Anlayamadığım bir ifadeyle bana baktı, sesi öfkeliydi; “ Öldürdüğünden emin olmak için onu parçalara ayırıp yakmalısın.”
“Peki diğer ikisi, onunla birlikte savaşırlar mı?”
“Kadın savaşacaktır; ama Laurent’tan emin değilim. Aralarındaki bağ çok güçlü değil, yani Laurent laf olsun diye onlarla. Çayırlıkta James’ten çok utandı…”
“Ama James ve kadın, onlar sizi öldürmeye çalışacaklar değil mi?” diye sordum.
“Bella benim için endişelenerek zamanını harcama lütfen. Senin tek derdin kendi güvenliğini düşünmek olmalı ve lütfen ne olursa olsun kayıtsız davranma!”
“Hala peşimizde mi?”
“Evet. Ama bu gece eve saldırmayacak…”
Alice arkamızdaydı ve onunla birlikte görünmeyen bir yola saptık.
Kamyoneti eve doğru sürdü. İçerideki ışıklar parlaktı ama yine de ormanın karanlığını yok edememişlerdi. Daha kamyonet durmadan Emmett kapımı açtı. Beni koltuktan aldı, ve sanki bir futbol topuymuşum gibi beni göğsüne doğru bastırıp kapıya doğru koşmaya başladı.

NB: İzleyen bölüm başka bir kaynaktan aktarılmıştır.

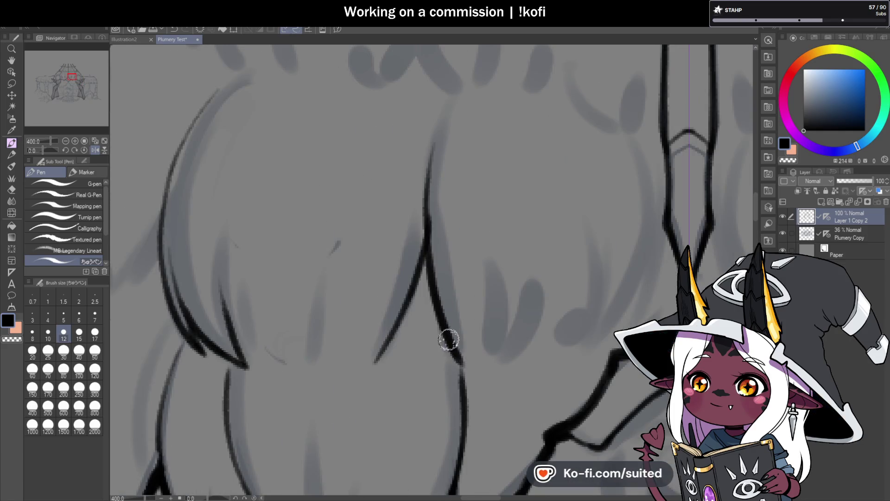
{"action": "scroll", "coordinate": [460, 357], "scroll_direction": "down", "scroll_amount": 3}
{"action": "key", "text": "ctrl+z"}
{"action": "scroll", "coordinate": [453, 270], "scroll_direction": "up", "scroll_amount": 3}
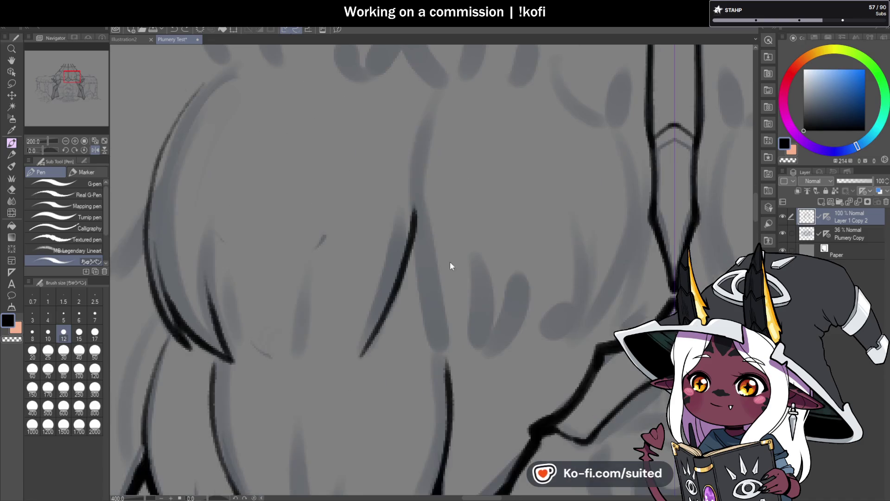
- Ink a fringe strand down the thatch, darken its lower part, and redraw a line along the fringe
{"action": "left_click_drag", "start_coordinate": [424, 121], "coordinate": [455, 350]}
{"action": "mouse_move", "coordinate": [423, 269]}
{"action": "left_mouse_down"}
{"action": "mouse_move", "coordinate": [466, 365]}
{"action": "mouse_move", "coordinate": [468, 301]}
{"action": "left_mouse_up"}
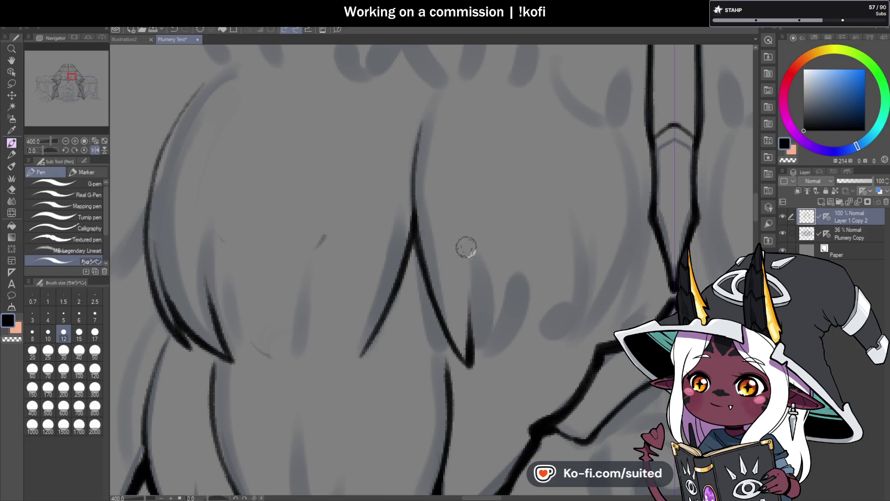
{"action": "key", "text": "ctrl+minus"}
{"action": "key", "text": "ctrl+minus"}
{"action": "key", "text": "ctrl+minus"}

Edward ve Alice ile birlikte kocaman beyaz odaya dalarcasına girdik. Hepsi oradaydı, yaklaştığımızı duyduklarında ayağa kalkmış olmalıydılar, Laurent ortalarında duruyordu. Ben edward’ın yanında dururken Emmett’ın hafif hırıltılar çıakrttığını duyabiliyordum.
“Bizi takip ediyor,” dedi Edward kötü kötü Laurent’a bakarken.
Laurent’in yüzü asılmıştı. “Ben de bundan korkuyordum.” Alice Jasper’ın yanına yaklaştı ve kulağına bir şeyler fısıldadı. Merdivenlerden birlikte çıktılar. Rosalie onları seyrediyordu.
Emmett’ın yanına oturdu. Güzel gözlerinden heyecanlı olduğu belli oluyordu. Sonra isteksizce bana baktı; öfkeliydi.
“Ne yapacak” diye sordu Carlisle Laurent’a.
“Üzgünüm ama oğlunuz kızı korudu; ben de bundan korkuyordum. Bu James’i sinirlendirdi.”
“onu durdurabilir misin?”
Laurent başını olumsuz bir şekilde salladı. “James’i kimse durduramaz.”
“Biz onu durduracağız.” Dedi Emmett. Söylediklerinde ciddiydi.
“Onu durduramazsınız, imkansız bir şey. 300 yıllık hayatım boyunca onun gibisini görmedim. O tam bir katil. Bende bu yüzden onun grubuna katıldım”
Onun grubu, tabii ya. Oradaki liderlik gösterisi sadece bir gösteriydi. Laurent başını sallıyordu. Şaşkınlıkla bana baktı, sonrada Carlisle’a baktı. “Buna deyeceğine emin misin?”
Edward’ın öfkeli kükremesi odayı doldurdu, Laurent olduğu yerde büzüldü.
Carlisle ciddi bir şekilde Laurent’a bakıyordu. “Korkarım bir seçim yapmak zorunda kalacaksın.”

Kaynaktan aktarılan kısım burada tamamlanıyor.